Train Movinet on tfrecord #10743

KornilovaK · 2022-08-10T20:12:54Z

I'm trying to train movinet model based on my tfrecord (2 classes of videos, 100 each, with the shape 256*256 and 12 fps)

dataset = tf.data.TFRecordDataset(['dataset.tfrecord'])

def _parse(example):
    
    features = {
        'video': tf.io.FixedLenFeature([2359296], tf.float32),
        'label': tf.io.FixedLenFeature([], tf.int64),
    }
    
    parsed_dataset = tf.io.parse_single_example(example, features)
    
    video = parsed_dataset['video']
    video = tf.cast(video, tf.float32)
    video = tf.reshape(video, [12, 256, 256, 3])
    #label = tf.one_hot(parsed_dataset['label'], )
    label = parsed_dataset['label']

    
    return (video, label)

parsed_dataset = dataset.map(_parse, num_parallel_calls=tf.data.AUTOTUNE)
parsed_dataset

<ParallelMapDataset element_spec=(TensorSpec(shape=(12, 256, 256, 3), dtype=tf.float32, name=None), TensorSpec(shape=(), dtype=tf.int64, name=None))>

Firstly, I followed the official tutorial to fine-tune

batch_size = 1
num_frames = 12
resolution = 256
model_id = 'a0'

tf.keras.backend.clear_session()

backbone = movinet.Movinet(model_id=model_id)
model = movinet_model.MovinetClassifier(backbone=backbone, num_classes=600)
model.build([1, 1, 1, 1, 3])

!wget https://storage.googleapis.com/tf_model_garden/vision/movinet/movinet_a0_base.tar.gz -O movinet_a0_base.tar.gz -q
!tar -xvf movinet_a0_base.tar.gz

checkpoint_dir = 'movinet_a0_base'
checkpoint_path = tf.train.latest_checkpoint(checkpoint_dir)
checkpoint = tf.train.Checkpoint(model=model)
status = checkpoint.restore(checkpoint_path)
status.assert_existing_objects_matched()

def build_classifier(backbone, num_classes, freeze_backbone=False):
  """Builds a classifier on top of a backbone model."""
  model = movinet_model.MovinetClassifier(
      backbone=backbone,
      num_classes=num_classes)
  model.build([batch_size, num_frames, resolution, resolution, 3])

  if freeze_backbone:
    for layer in model.layers[:-1]:
      layer.trainable = False
    model.layers[-1].trainable = True

  return model

model = build_classifier(backbone, 2, freeze_backbone=True)

num_epochs = 3
total_train_steps = 600

loss_obj = tf.keras.losses.CategoricalCrossentropy(
    from_logits=True,
    label_smoothing=0.1)

metrics = [
    tf.keras.metrics.TopKCategoricalAccuracy(
        k=1, name='top_1', dtype=tf.float32),
    tf.keras.metrics.TopKCategoricalAccuracy(
        k=5, name='top_5', dtype=tf.float32),
]

initial_learning_rate = 0.01
learning_rate = tf.keras.optimizers.schedules.CosineDecay(
    initial_learning_rate, decay_steps=total_train_steps,
)
optimizer = tf.keras.optimizers.RMSprop(
    learning_rate, rho=0.9, momentum=0.9, epsilon=1.0, clipnorm=1.0)

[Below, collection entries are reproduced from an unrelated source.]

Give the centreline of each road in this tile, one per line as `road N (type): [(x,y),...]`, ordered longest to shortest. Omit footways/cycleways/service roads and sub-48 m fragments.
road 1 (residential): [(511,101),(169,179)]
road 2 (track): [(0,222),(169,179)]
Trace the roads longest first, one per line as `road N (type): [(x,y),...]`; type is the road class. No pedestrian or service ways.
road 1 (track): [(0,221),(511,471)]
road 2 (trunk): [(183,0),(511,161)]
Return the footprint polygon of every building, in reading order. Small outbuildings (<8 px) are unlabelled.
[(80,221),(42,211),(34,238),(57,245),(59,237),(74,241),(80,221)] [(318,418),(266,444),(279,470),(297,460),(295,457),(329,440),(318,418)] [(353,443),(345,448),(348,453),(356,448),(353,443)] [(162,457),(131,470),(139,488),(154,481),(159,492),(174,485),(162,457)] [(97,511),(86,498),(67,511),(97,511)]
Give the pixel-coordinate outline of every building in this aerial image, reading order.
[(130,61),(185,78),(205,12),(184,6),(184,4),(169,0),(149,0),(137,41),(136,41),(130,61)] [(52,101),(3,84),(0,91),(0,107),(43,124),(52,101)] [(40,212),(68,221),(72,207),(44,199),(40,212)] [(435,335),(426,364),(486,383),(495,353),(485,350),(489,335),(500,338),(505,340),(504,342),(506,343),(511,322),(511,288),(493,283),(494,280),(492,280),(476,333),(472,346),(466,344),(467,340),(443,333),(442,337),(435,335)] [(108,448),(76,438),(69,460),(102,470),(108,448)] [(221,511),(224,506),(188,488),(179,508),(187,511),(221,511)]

model.compile(loss=loss_obj, optimizer=optimizer, metrics=metrics)

callbacks = [
    tf.keras.callbacks.TensorBoard(),
]

results = model.fit(
    parsed_dataset,
    epochs=num_epochs,
    callbacks=callbacks,
    validation_freq=1,
    verbose=1)

It results the error

Epoch 1/3
WARNING:tensorflow:Model was constructed with shape (None, None, None, None, 3) for input KerasTensor(type_spec=TensorSpec(shape=(None, None, None, None, 3), dtype=tf.float32, name='image'), name='image', description="created by layer 'image'"), but it was called on an input with incompatible shape (12, 256, 256, 3).
WARNING:tensorflow:Model was constructed with shape (None, None, None, None, 3) for input KerasTensor(type_spec=TensorSpec(shape=(None, None, None, None, 3), dtype=tf.float32, name='inputs'), name='inputs', description="created by layer 'inputs'"), but it was called on an input with incompatible shape (12, 256, 256, 3).
---------------------------------------------------------------------------
ValueError                                Traceback (most recent call last)
[<ipython-input-37-acd14ba5cf16>](https://localhost:8080/#) in <module>()
      4     callbacks=callbacks,
      5     validation_freq=1,
----> 6     verbose=1)

3 frames
[/usr/local/lib/python3.7/dist-packages/official/projects/movinet/modeling/movinet_layers.py](https://localhost:8080/#) in tf__call(self, inputs, states)
     27                     pass
     28                 ag__.if_stmt(ag__.and_((lambda : (ag__.ld(self)._conv_temporal is None)), (lambda : (ag__.ld(self)._stream_buffer is not None))), if_body, else_body, get_state, set_state, ('states', 'x'), 2)
---> 29                 x = ag__.converted_call(ag__.ld(self)._conv, (ag__.ld(x),), None, fscope)
     30 
     31                 def get_state_1():

ValueError: in user code:

    File "/usr/local/lib/python3.7/dist-packages/keras/engine/training.py", line 1160, in train_function  *
        return step_function(self, iterator)
    File "/usr/local/lib/python3.7/dist-packages/keras/engine/training.py", line 1146, in step_function  **
        outputs = model.distribute_strategy.run(run_step, args=(data,))
    File "/usr/local/lib/python3.7/dist-packages/keras/engine/training.py", line 1135, in run_step  **
        outputs = model.train_step(data)
    File "/usr/local/lib/python3.7/dist-packages/keras/engine/training.py", line 993, in train_step
        y_pred = self(x, training=True)
    File "/usr/local/lib/python3.7/dist-packages/keras/utils/traceback_utils.py", line 70, in error_handler
        raise e.with_traceback(filtered_tb) from None
    File "/tmp/__autograph_generated_file2bfw1kvo.py", line 14, in tf__call
        retval_ = ag__.converted_call(ag__.ld(self)._stem, (ag__.ld(inputs),), dict(states=ag__.ld(states)), fscope)
    File "/tmp/__autograph_generated_filecuy8n870.py", line 29, in tf__call
        x = ag__.converted_call(ag__.ld(self)._conv, (ag__.ld(x),), None, fscope)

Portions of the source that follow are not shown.